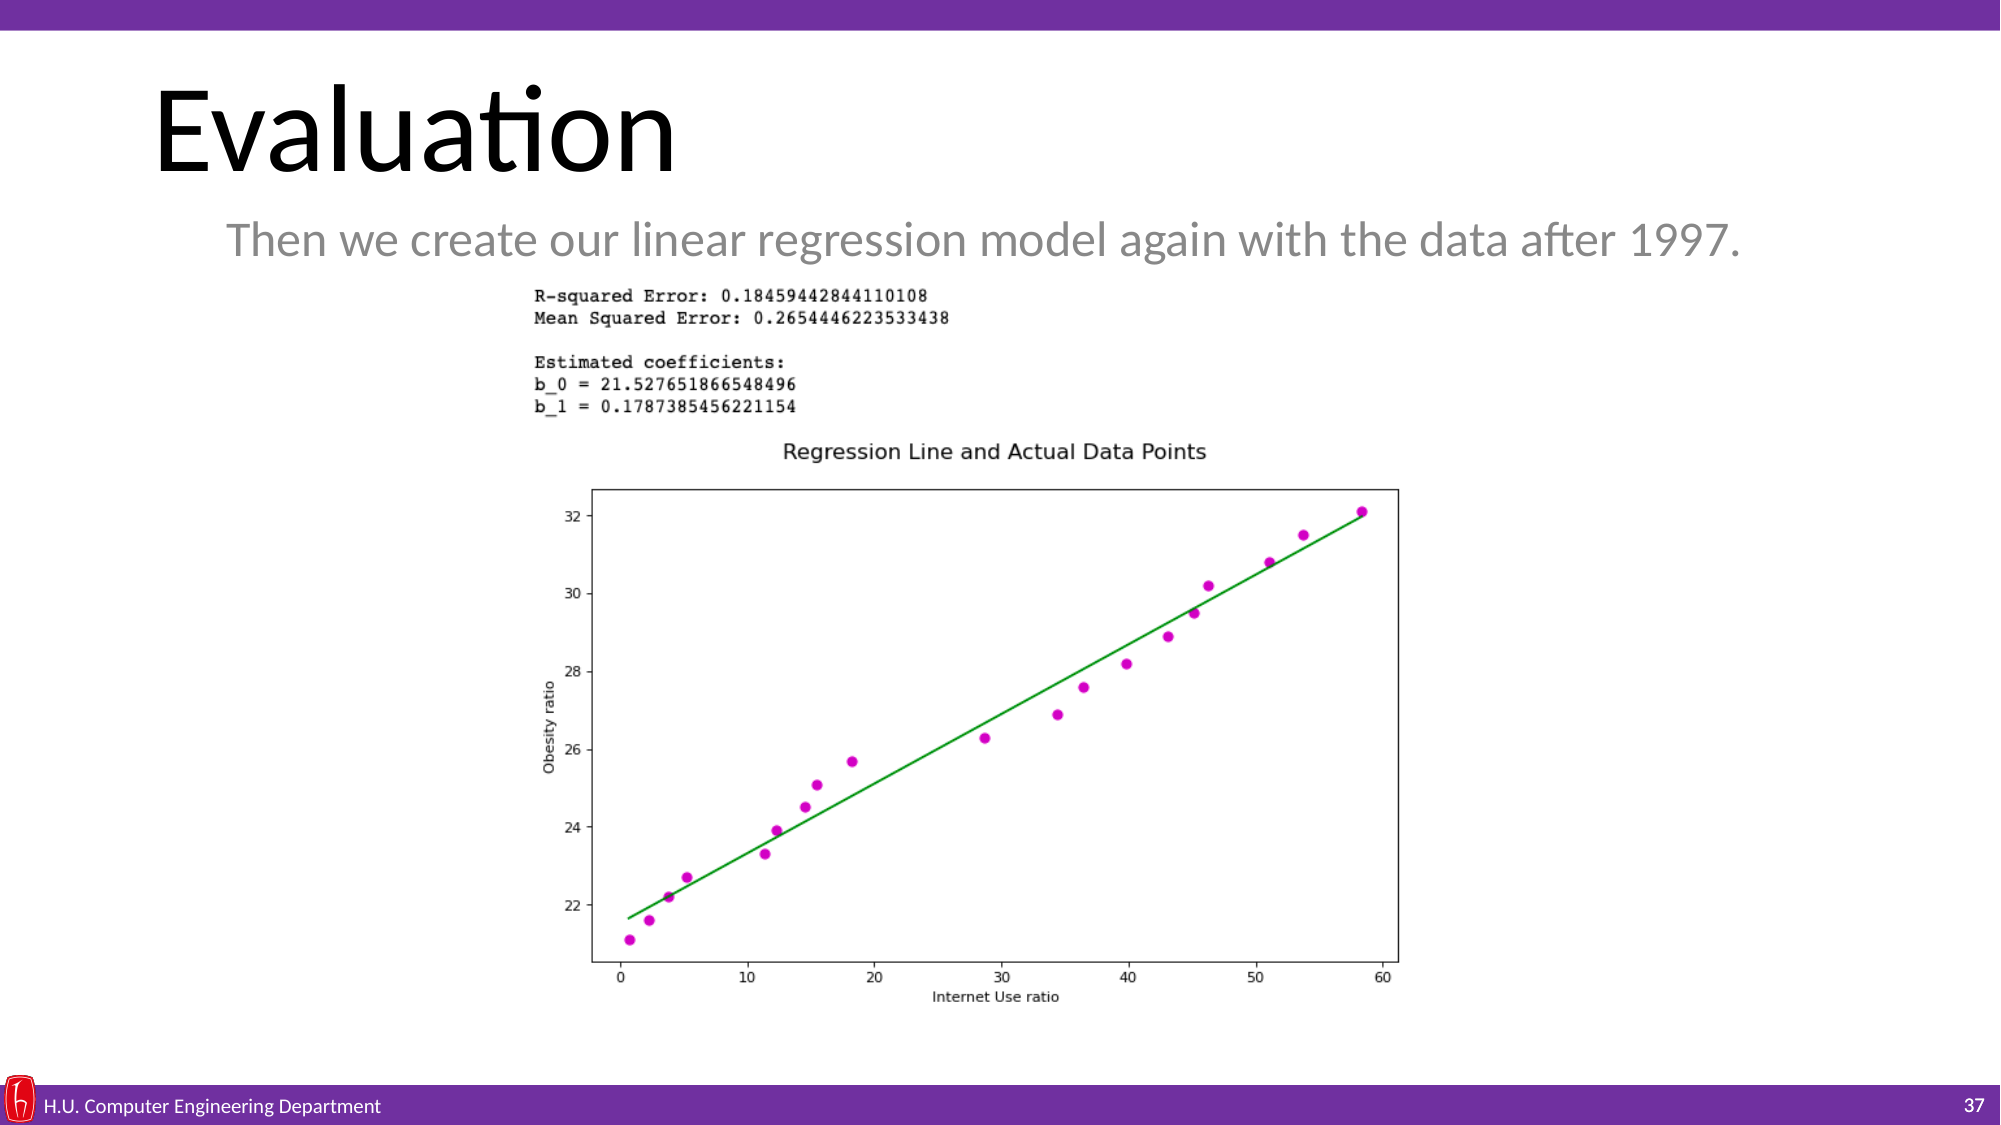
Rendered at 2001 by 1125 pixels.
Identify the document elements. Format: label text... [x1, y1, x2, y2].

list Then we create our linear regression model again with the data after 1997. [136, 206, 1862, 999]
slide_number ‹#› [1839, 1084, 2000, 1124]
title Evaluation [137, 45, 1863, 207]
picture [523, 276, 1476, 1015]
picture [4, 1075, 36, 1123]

* * *

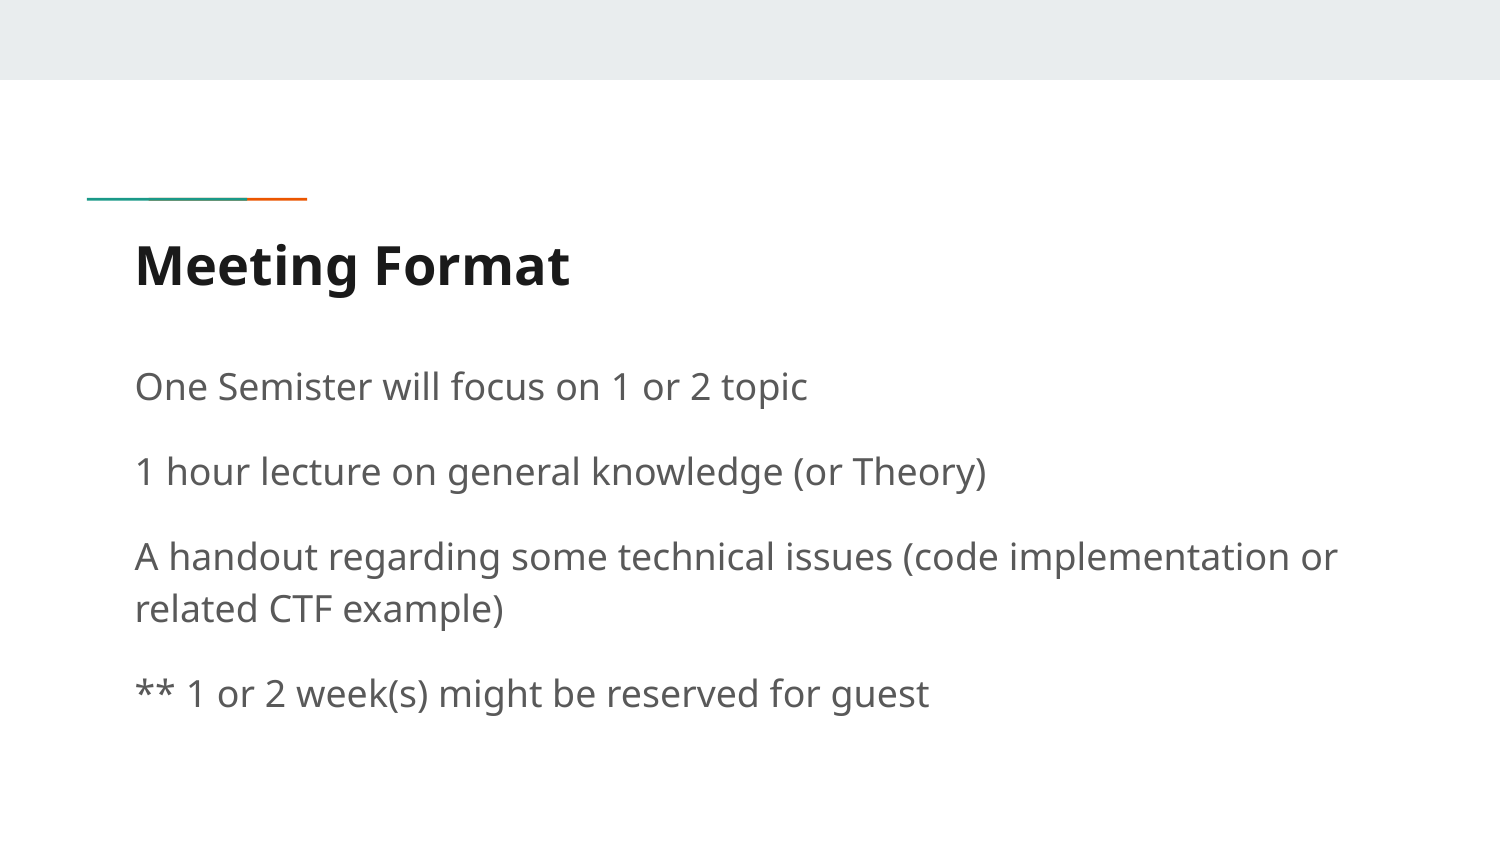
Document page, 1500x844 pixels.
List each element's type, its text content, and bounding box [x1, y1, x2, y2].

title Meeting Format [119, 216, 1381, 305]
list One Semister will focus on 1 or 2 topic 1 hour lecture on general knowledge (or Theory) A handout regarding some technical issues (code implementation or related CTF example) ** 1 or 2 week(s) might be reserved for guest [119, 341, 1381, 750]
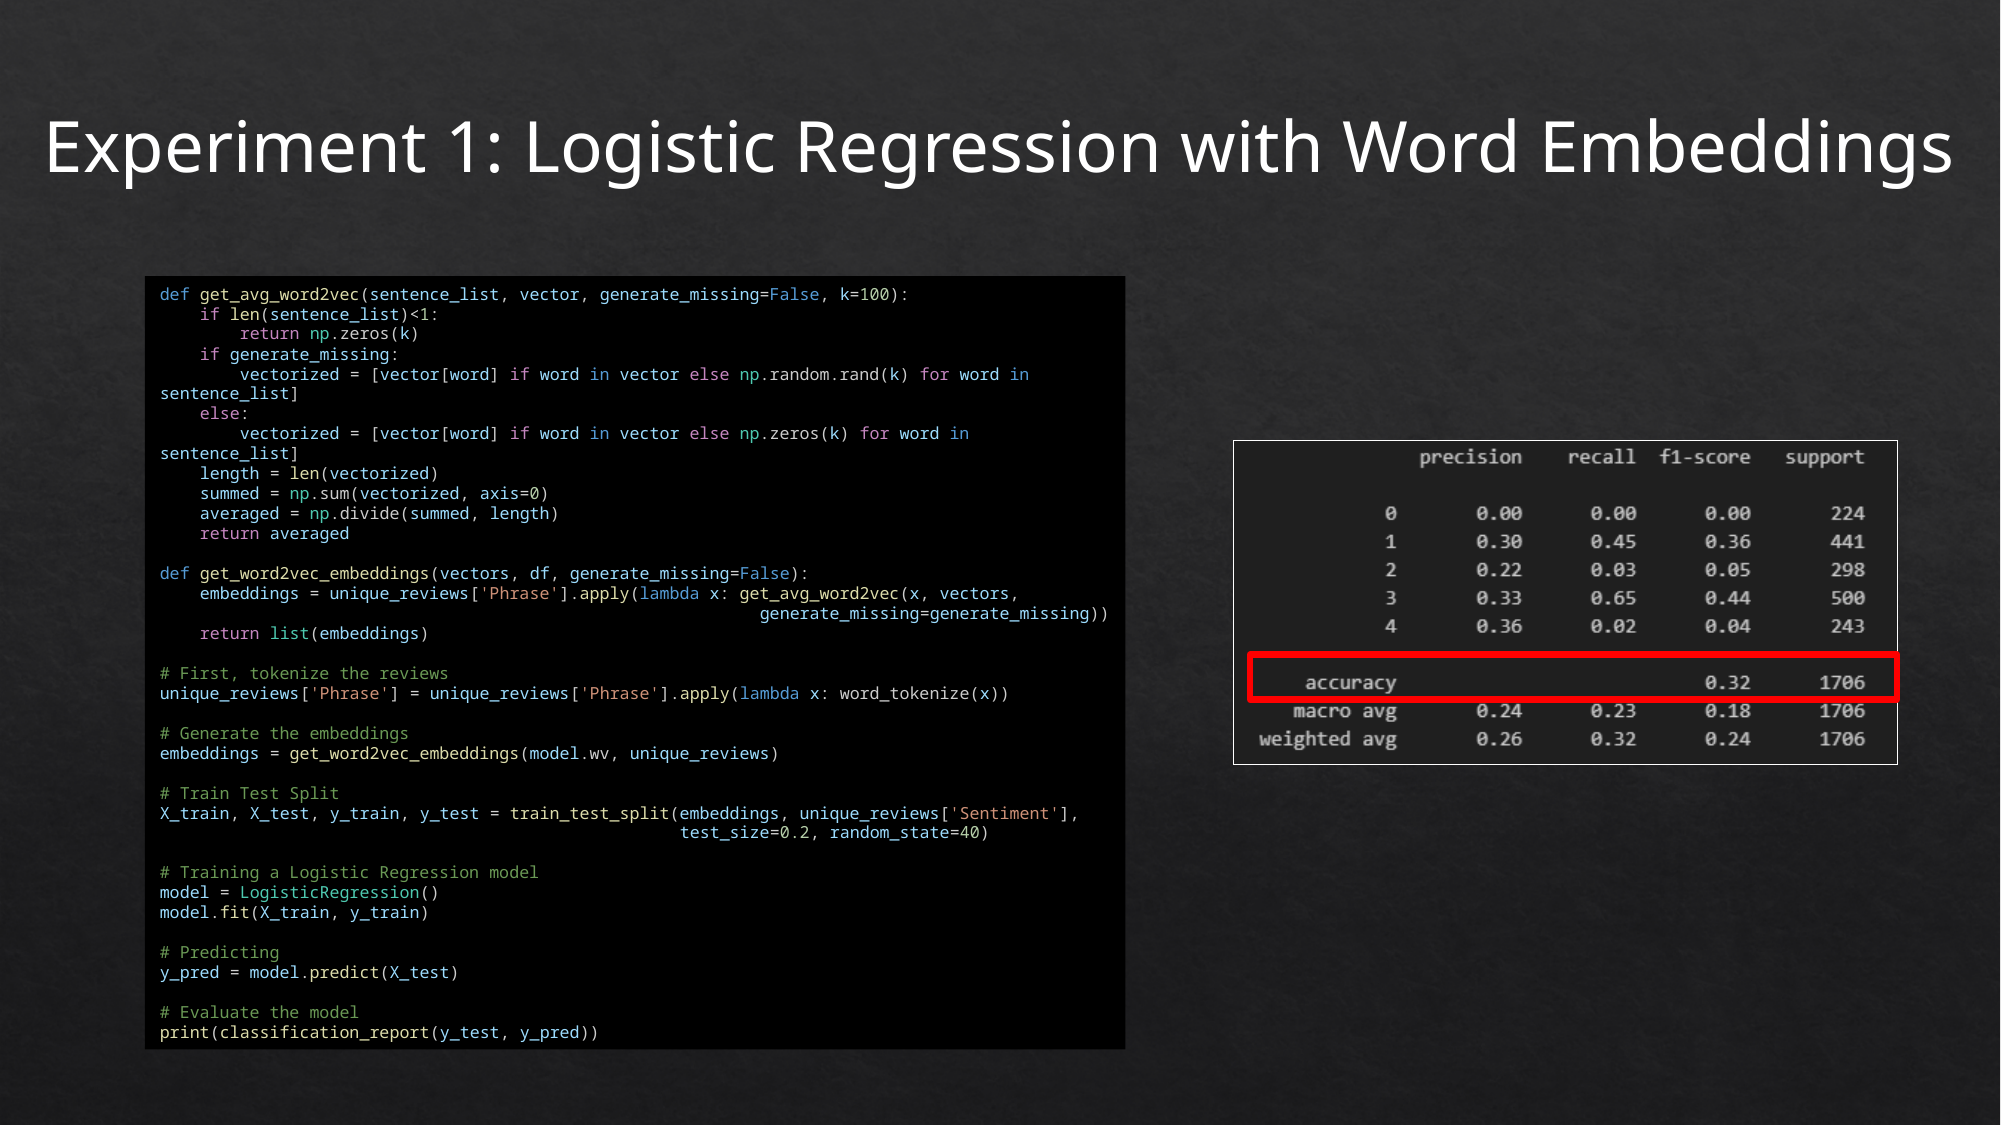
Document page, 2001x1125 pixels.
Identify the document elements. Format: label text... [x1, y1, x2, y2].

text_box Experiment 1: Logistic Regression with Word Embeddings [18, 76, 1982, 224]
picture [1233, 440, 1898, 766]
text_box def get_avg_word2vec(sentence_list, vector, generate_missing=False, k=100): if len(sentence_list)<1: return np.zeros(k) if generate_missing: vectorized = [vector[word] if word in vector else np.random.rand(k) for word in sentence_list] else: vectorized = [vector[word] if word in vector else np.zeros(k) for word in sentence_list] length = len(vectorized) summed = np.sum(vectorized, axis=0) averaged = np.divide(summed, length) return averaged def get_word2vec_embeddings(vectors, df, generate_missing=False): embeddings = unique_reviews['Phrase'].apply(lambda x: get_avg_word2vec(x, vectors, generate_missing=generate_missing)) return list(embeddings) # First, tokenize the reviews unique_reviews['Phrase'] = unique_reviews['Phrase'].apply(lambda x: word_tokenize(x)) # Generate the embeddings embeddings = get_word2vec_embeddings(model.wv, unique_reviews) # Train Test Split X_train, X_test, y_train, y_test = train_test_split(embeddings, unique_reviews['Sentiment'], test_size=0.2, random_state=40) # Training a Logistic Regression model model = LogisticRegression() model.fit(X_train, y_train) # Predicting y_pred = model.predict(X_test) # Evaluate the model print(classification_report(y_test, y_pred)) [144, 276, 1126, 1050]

### WHAT YOU HAVE TO DO
From the data above, return only the lines starting at the line that holds "Document page, 1500x844 pixels." and ending at the line that holds "Document page, 2001x1125 pixels.", word for word and without pictures.

### WRITTEN SOLUTION
Document page, 1500x844 pixels.
List each element's type, its text content, and bounding box [x1, y1, x2, y2].

title Meeting Format [119, 216, 1381, 305]
list One Semister will focus on 1 or 2 topic 1 hour lecture on general knowledge (or Theory) A handout regarding some technical issues (code implementation or related CTF example) ** 1 or 2 week(s) might be reserved for guest [119, 341, 1381, 750]
Document page, 2001x1125 pixels.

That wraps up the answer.